TASK STATEMENT — Convert every line of the records below into a JSON list of strings, one string per line, leaving out blank lines.

── DATA LISTING ──

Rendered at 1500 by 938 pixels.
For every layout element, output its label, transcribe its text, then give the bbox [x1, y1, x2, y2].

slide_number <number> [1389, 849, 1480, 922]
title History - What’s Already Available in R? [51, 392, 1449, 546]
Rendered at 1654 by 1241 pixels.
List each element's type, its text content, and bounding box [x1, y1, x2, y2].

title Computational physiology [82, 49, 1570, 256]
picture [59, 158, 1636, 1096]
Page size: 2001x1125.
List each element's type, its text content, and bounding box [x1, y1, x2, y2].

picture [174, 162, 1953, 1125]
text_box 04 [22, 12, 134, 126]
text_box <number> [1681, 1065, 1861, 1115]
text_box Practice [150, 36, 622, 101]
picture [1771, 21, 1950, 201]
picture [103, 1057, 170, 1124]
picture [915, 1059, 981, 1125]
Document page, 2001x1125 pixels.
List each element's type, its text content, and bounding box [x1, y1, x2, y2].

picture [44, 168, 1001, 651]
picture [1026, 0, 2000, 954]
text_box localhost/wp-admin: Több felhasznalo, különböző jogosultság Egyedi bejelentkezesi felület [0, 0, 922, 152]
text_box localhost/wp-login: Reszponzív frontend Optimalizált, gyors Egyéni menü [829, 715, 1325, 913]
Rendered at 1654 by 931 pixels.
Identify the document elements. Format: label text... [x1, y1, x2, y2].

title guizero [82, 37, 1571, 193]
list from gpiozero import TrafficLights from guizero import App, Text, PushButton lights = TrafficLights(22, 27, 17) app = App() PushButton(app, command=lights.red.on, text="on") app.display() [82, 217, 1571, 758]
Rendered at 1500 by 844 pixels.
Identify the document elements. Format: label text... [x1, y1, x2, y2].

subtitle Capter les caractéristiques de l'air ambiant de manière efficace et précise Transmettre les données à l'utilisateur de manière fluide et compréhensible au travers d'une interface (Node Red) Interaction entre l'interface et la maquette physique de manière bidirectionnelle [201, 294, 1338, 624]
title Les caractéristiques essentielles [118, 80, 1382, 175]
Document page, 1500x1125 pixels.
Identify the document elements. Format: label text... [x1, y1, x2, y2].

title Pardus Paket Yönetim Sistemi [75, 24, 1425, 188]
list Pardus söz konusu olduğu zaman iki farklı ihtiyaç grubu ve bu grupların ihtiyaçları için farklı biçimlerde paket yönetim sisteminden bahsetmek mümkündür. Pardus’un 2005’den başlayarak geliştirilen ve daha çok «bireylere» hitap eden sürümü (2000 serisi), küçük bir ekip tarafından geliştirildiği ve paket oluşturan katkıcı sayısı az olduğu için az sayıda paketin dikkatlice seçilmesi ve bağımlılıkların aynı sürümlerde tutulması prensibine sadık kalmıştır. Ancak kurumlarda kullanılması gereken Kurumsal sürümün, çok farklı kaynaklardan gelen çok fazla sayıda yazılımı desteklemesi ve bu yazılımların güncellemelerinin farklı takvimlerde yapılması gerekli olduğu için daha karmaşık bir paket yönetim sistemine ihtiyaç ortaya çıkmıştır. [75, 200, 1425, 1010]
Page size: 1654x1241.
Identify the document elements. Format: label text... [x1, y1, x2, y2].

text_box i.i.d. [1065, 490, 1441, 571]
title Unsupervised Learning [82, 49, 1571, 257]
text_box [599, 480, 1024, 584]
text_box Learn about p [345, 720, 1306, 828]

───

REPLY —
[
  "Rendered at 1500 by 938 pixels.",
  "For every layout element, output its label, transcribe its text, then give the bbox [x1, y1, x2, y2].",
  "slide_number <number> [1389, 849, 1480, 922]",
  "title History - What’s Already Available in R? [51, 392, 1449, 546]",
  "Rendered at 1654 by 1241 pixels.",
  "List each element's type, its text content, and bounding box [x1, y1, x2, y2].",
  "title Computational physiology [82, 49, 1570, 256]",
  "picture [59, 158, 1636, 1096]",
  "Page size: 2001x1125.",
  "List each element's type, its text content, and bounding box [x1, y1, x2, y2].",
  "picture [174, 162, 1953, 1125]",
  "text_box 04 [22, 12, 134, 126]",
  "text_box <number> [1681, 1065, 1861, 1115]",
  "text_box Practice [150, 36, 622, 101]",
  "picture [1771, 21, 1950, 201]",
  "picture [103, 1057, 170, 1124]",
  "picture [915, 1059, 981, 1125]",
  "Document page, 2001x1125 pixels.",
  "List each element's type, its text content, and bounding box [x1, y1, x2, y2].",
  "picture [44, 168, 1001, 651]",
  "picture [1026, 0, 2000, 954]",
  "text_box localhost/wp-admin: Több felhasznalo, különböző jogosultság Egyedi bejelentkezesi felület [0, 0, 922, 152]",
  "text_box localhost/wp-login: Reszponzív frontend Optimalizált, gyors Egyéni menü [829, 715, 1325, 913]",
  "Rendered at 1654 by 931 pixels.",
  "Identify the document elements. Format: label text... [x1, y1, x2, y2].",
  "title guizero [82, 37, 1571, 193]",
  "list from gpiozero import TrafficLights from guizero import App, Text, PushButton lights = TrafficLights(22, 27, 17) app = App() PushButton(app, command=lights.red.on, text=\"on\") app.display() [82, 217, 1571, 758]",
  "Rendered at 1500 by 844 pixels.",
  "Identify the document elements. Format: label text... [x1, y1, x2, y2].",
  "subtitle Capter les caractéristiques de l'air ambiant de manière efficace et précise Transmettre les données à l'utilisateur de manière fluide et compréhensible au travers d'une interface (Node Red) Interaction entre l'interface et la maquette physique de manière bidirectionnelle [201, 294, 1338, 624]",
  "title Les caractéristiques essentielles [118, 80, 1382, 175]",
  "Document page, 1500x1125 pixels.",
  "Identify the document elements. Format: label text... [x1, y1, x2, y2].",
  "title Pardus Paket Yönetim Sistemi [75, 24, 1425, 188]",
  "list Pardus söz konusu olduğu zaman iki farklı ihtiyaç grubu ve bu grupların ihtiyaçları için farklı biçimlerde paket yönetim sisteminden bahsetmek mümkündür. Pardus’un 2005’den başlayarak geliştirilen ve daha çok «bireylere» hitap eden sürümü (2000 serisi), küçük bir ekip tarafından geliştirildiği ve paket oluşturan katkıcı sayısı az olduğu için az sayıda paketin dikkatlice seçilmesi ve bağımlılıkların aynı sürümlerde tutulması prensibine sadık kalmıştır. Ancak kurumlarda kullanılması gereken Kurumsal sürümün, çok farklı kaynaklardan gelen çok fazla sayıda yazılımı desteklemesi ve bu yazılımların güncellemelerinin farklı takvimlerde yapılması gerekli olduğu için daha karmaşık bir paket yönetim sistemine ihtiyaç ortaya çıkmıştır. [75, 200, 1425, 1010]",
  "Page size: 1654x1241.",
  "Identify the document elements. Format: label text... [x1, y1, x2, y2].",
  "text_box i.i.d. [1065, 490, 1441, 571]",
  "title Unsupervised Learning [82, 49, 1571, 257]",
  "text_box [599, 480, 1024, 584]",
  "text_box Learn about p [345, 720, 1306, 828]"
]